Concentric circles and a certain curve's function

[24forChromium]

Draw a large number of concentric circles with constant radii increment (i.e.: 1m, 2m, 3m...). Assign each with a serial number counting from the centre. (i.e.: innermost: 1, second innermost: 2, etc.)

Divide all the circles into segments, the number of segments for each circle is equal to its serial number, the inner most circle will be divided one time, it point of division is on the same direction from the centre point as the first division point of all other circles.

Now, there would be a shape that looks like something in the picture (not the best in the world) I uploaded:

Now, connect all of the points of divisions that is immediately next to the first points in the clockwise direction:

What would be the function of this curve.

I am asking this question in the context of writing a high school research paper, level of maths is up to calculus and complex number with some rigour, would it be possible to find a function to this curve using those?

 

[andrewkirk]

The function is easily written using polar coordinates.

Let $n$ be the number of segments in the circle. Then write the values of $r$ and $\theta$ in terms of $n$ for the points you have drawn. By allowing $n$ to have non-integer values larger than 2 you can plot the curve between each pair of points on consecutive circles.

Once you have the formulas for $r$ and $\theta$ in terms of $n$ you can eliminate $n$ to get a formula for $r$ in terms of $\theta$.

Even more fun: The above gives you a curve for values of $\theta$ in the range $[-\frac{\pi}{2},\frac{\pi}{2})$. Now you can use the formula obtained above to extend it to $\theta$ in the range $[-\infty,-\frac{\pi}{2})$, which corresponds to $n\in(0,2)$. That curve will spiral in towards the origin, without ever reaching it, as it rotates clockwise around it.

Additional exercise: what will the curve do as $n\to\infty$?

 

[24forChromium]

The function is easily written using polar coordinates.

Let $n$ be the number of segments in the circle. Then write the values of $r$ and $\theta$ in terms of $n$ for the points you have drawn. By allowing $n$ to have positive non-integer values you can plot the curve between each pair of points on consecutive circles.

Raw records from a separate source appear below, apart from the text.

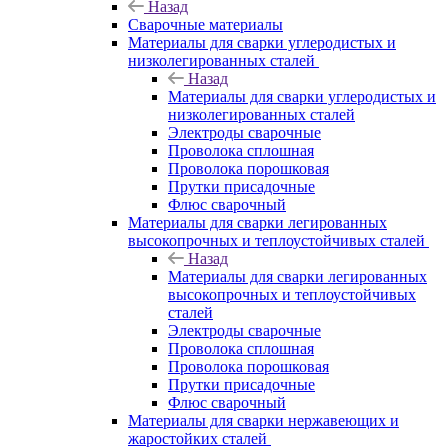
Назад
Сварочные материалы
Материалы для сварки углеродистых и
низколегированных сталей
Назад
Материалы для сварки углеродистых и
низколегированных сталей
Электроды сварочные
Проволока сплошная
Проволока порошковая
Прутки присадочные
Флюс сварочный
Материалы для сварки легированных
высокопрочных и теплоустойчивых сталей
Назад
Материалы для сварки легированных
высокопрочных и теплоустойчивых
сталей
Электроды сварочные
Проволока сплошная
Проволока порошковая
Прутки присадочные
Флюс сварочный
Материалы для сварки нержавеющих и
жаростойких сталей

Once you have the formulas for $r$ and $\theta$ in terms of $n$ you can eliminate $n$ to get a formula for $r$ in terms of $\theta$.

Even more fun: The above gives you a curve for values of $\theta$ in the range $[-\frac{\pi}{2},\frac{\pi}{2}]$. Now you can use the formula obtained above to extend it to $\theta$ in the range $[-\infty,-\frac{\pi}{2}]$, which corresponds to $n\in(0,2)$. That curve will spiral in towards the origin, without ever reaching it, as it rotates clockwise around it.

Additional exercise: what will the curve do as $n\to\infty$?

That's great, thanks, so the polar form would just be: r cis(θ) = n(radius increment) cis (π/2 - 2π/n).
How would you express that in terms of y f(x) again?

I found the formula for x and y in terms of n, but not the two of them in terms of one another.

 

[mathman]

You can use polar coordinates (parametric form).
$r=n, \ \theta = \frac{\pi}{2}-\frac{2\pi}{n}$

 

[andrewkirk]

How would you express that in terms of y f(x) again?

For any given point $(r,\theta)$ you can express it in Cartesian coordinates for the purpose of plotting using
$$x=r\cos\theta;\ \ y=r\sin\theta$$

Note however that the curve is not the graph of $y$ as a function of $x$ because there will be some values of $x$ that have more than one value of $y$. To find out what those values are, the additional exercise above needs to be done.

You can write the curve as the graph of $x$ as a function of $y$ if you restrict it to $n\geq 2$.

 

[andrewkirk]

I found the formula for x and y in terms of n, but not the two of them in terms of one another.

There will be no analytic formula for $x$ in terms of $y$, because to get that you need to express $n$ in terms of $x$, which will have no closed form solution because $x=n\sin\frac{2\pi}{n}$ and equations with a variable both inside and outside a trig function generally have no such solution. Numerical techniques must be used instead.